Using immature stem cells to create a miniature model of the gut in the laboratory, researchers at Washington University School of Medicine in St. Louis and the University of Pittsburgh have determined how infection-causing enteroviruses enter the intestine.
Enteroviruses cause millions of infections each year worldwide and are transmitted primarily through close person-to-person contact, touching infected surfaces, or ingesting food or water containing the virus. They can spur flu-like symptoms or more serious conditions such as inflammation in the brain or heart, acute paralysis or even death. Enterovirus infections within neonatal intensive care units (NICU) can be particularly devastating as infants are especially susceptible to infection from these viruses.
The study is published Jan. 30 in the online early edition of Proceedings of the National Academy of Sciences.
Within the pediatric population, enteroviruses have proved particularly devastating, with infant fatality rates approaching 20 percent.
“This study not only provides important insights into enterovirus infections but also provides an important model that could be used to test the efficacy of anti-enterovirus therapeutics in the premature intestine,” said Misty Good, MD, an assistant professor of pediatrics at Washington University School of Medicine in St. Louis and co-senior author of the study.

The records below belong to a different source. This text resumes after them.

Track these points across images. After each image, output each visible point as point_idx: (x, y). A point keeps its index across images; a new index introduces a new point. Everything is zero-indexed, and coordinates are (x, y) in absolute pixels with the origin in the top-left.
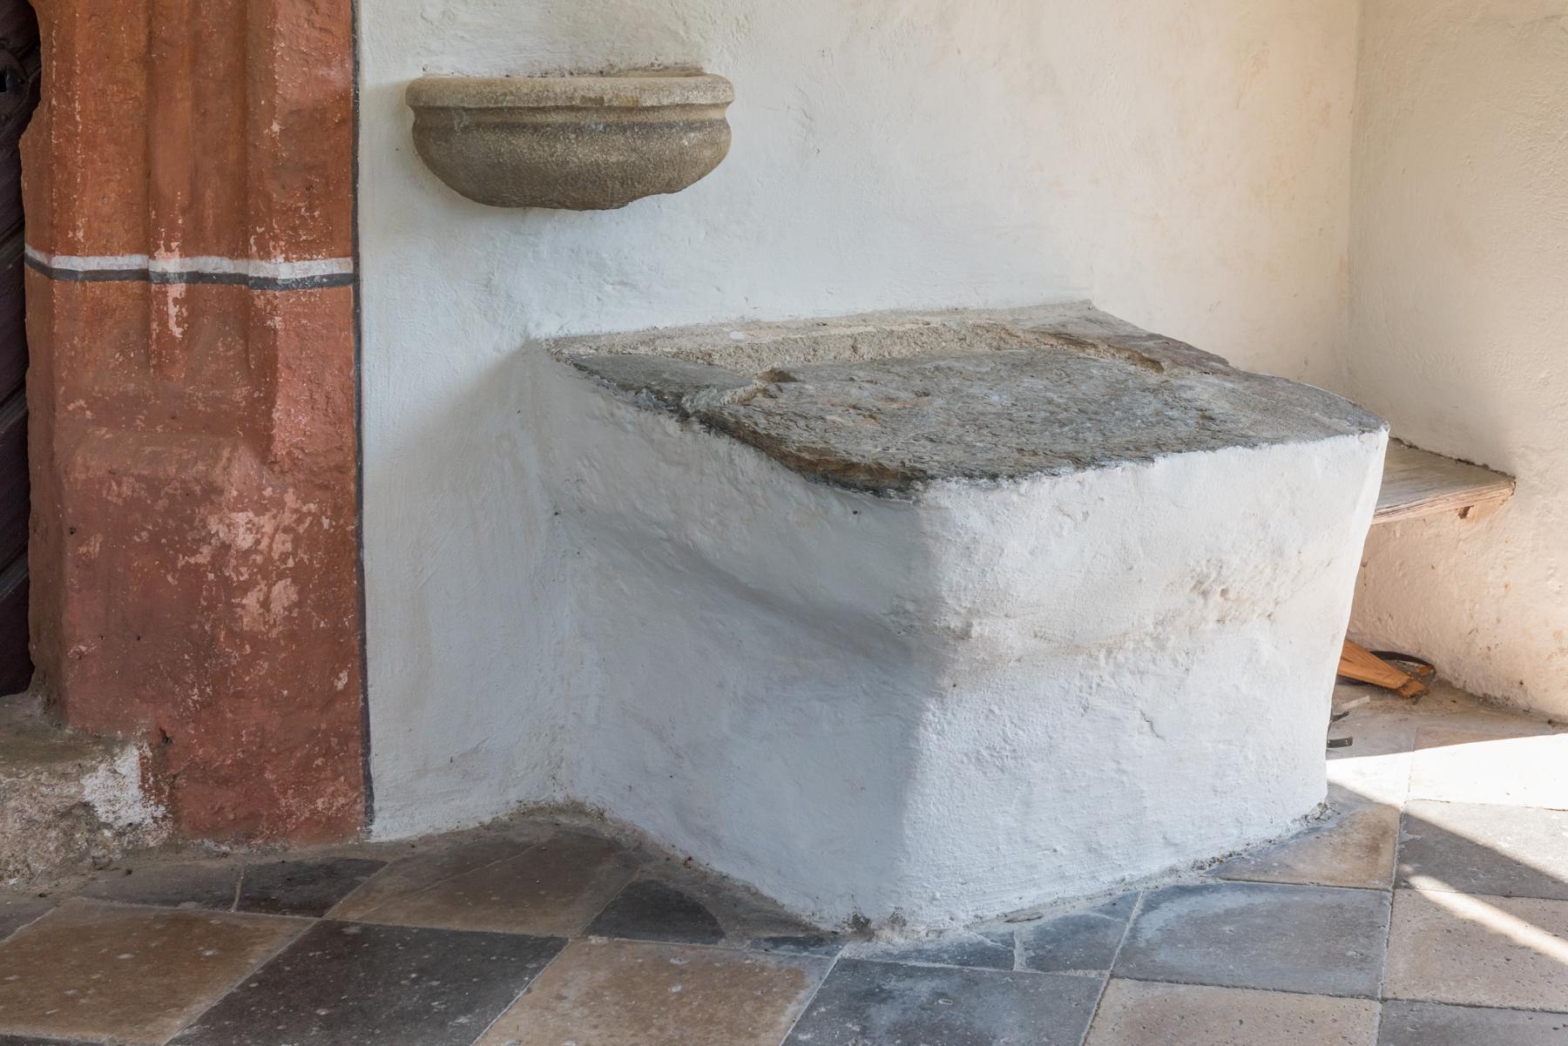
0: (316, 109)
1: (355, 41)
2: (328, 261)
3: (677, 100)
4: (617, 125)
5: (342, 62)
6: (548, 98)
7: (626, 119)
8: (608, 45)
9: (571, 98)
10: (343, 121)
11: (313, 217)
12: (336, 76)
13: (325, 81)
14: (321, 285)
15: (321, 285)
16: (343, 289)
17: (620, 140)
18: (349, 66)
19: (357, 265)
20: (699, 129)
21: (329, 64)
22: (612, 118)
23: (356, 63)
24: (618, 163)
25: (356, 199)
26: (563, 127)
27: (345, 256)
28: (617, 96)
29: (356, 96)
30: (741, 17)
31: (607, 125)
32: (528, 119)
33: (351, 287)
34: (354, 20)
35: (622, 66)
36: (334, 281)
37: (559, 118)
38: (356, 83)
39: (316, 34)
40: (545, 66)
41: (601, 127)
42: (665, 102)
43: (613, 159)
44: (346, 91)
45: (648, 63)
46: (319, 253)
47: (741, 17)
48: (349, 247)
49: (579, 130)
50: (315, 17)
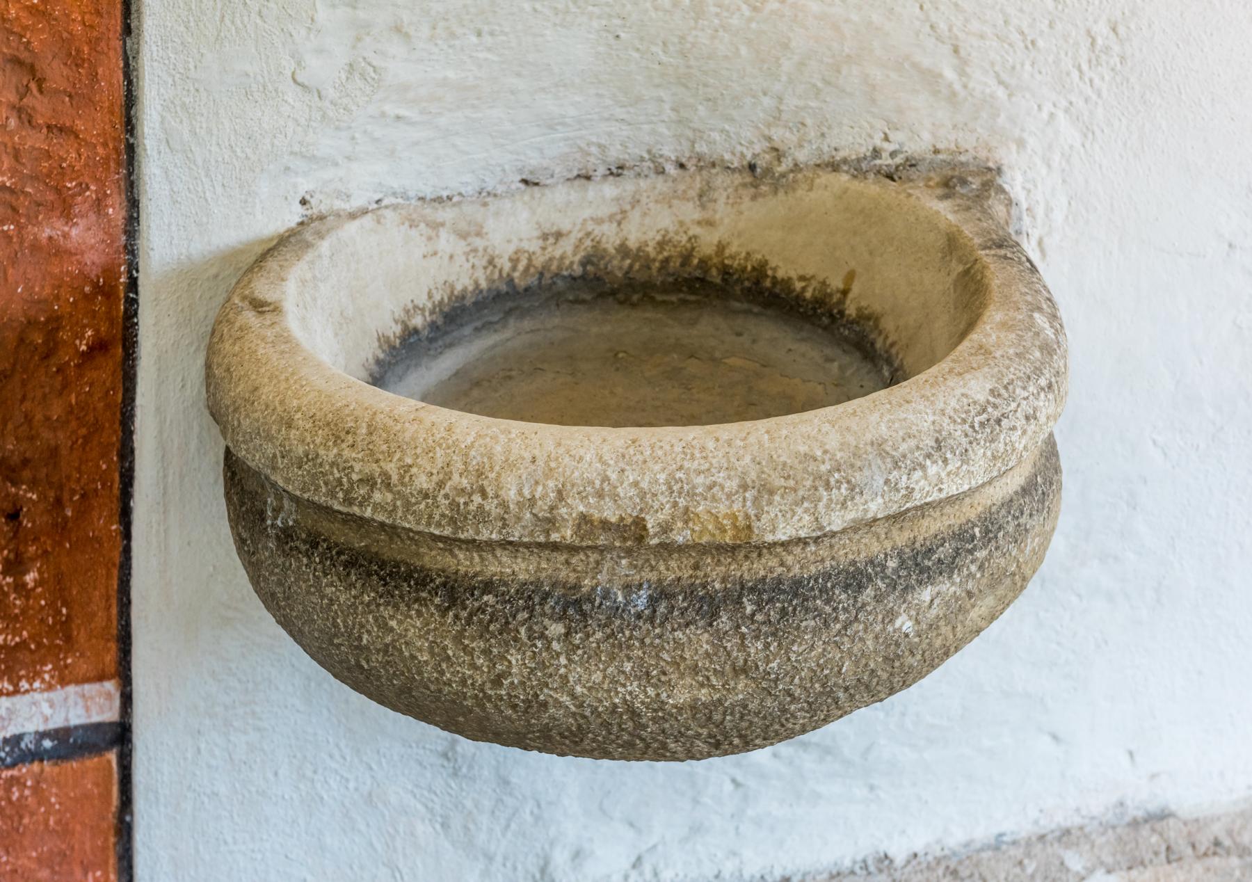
0: (31, 323)
1: (131, 149)
2: (58, 694)
3: (875, 507)
4: (690, 593)
5: (99, 205)
6: (482, 516)
7: (716, 574)
8: (767, 101)
9: (550, 522)
10: (100, 346)
11: (20, 587)
12: (85, 237)
13: (56, 251)
14: (36, 755)
15: (36, 755)
16: (92, 762)
17: (699, 641)
18: (116, 211)
19: (127, 700)
20: (949, 567)
21: (67, 214)
22: (673, 570)
23: (133, 204)
24: (694, 707)
25: (127, 535)
26: (531, 596)
27: (101, 678)
28: (687, 516)
29: (133, 284)
30: (1101, 29)
31: (662, 594)
32: (434, 559)
33: (112, 756)
34: (130, 100)
35: (802, 156)
36: (70, 744)
37: (521, 568)
38: (131, 250)
39: (36, 140)
40: (615, 154)
41: (641, 601)
42: (836, 522)
43: (681, 696)
44: (109, 271)
45: (864, 150)
46: (34, 676)
47: (1101, 29)
48: (111, 659)
49: (576, 606)
50: (35, 101)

Researchers isolated stem cells from a premature infant’s small intestine and created “mini-guts” in the laboratory as a model to see how the virus behaves in the intestine. This model replicates various cell types within the tissue found in the intestine.
The mini-gut model showed that the small intestines are most susceptible to infection by certain enteroviruses such as echovirus 11 (E11) and coxsackievirus B (CVB), both of which are commonly associated with illness in the neonatal population. E11, the enterovirus most commonly associated with NICU infections, induced significant damage to the mini-guts.
Researchers also found that E11 targets certain cells within the gastrointestinal tract and may facilitate passage of the virus into the bloodstream, which can result in serious illness.
“Despite their major global impact, especially on the health of children, little is known about the route that these viruses take to cross the intestine, their primary point of entry,” said co-senior author Carolyn Coyne, an associate professor of microbiology and molecular genetics at the University of Pittsburgh School of Medicine. “Our approach has for the first time shed some light on this process. This model also could be used for developing anti-enterovirus therapeutics targeting the gastrointestinal tract, given that no therapeutic approaches exist to combat infections of these viruses.”
Said Gary A. Silverman, MD, PhD, the Harriet B. Spoehrer Professor and the head of Department of Pediatrics at Washington University: “This research has the potential for a positive global impact on human health, especially since enteroviruses cause disease in all human populations and age groups.”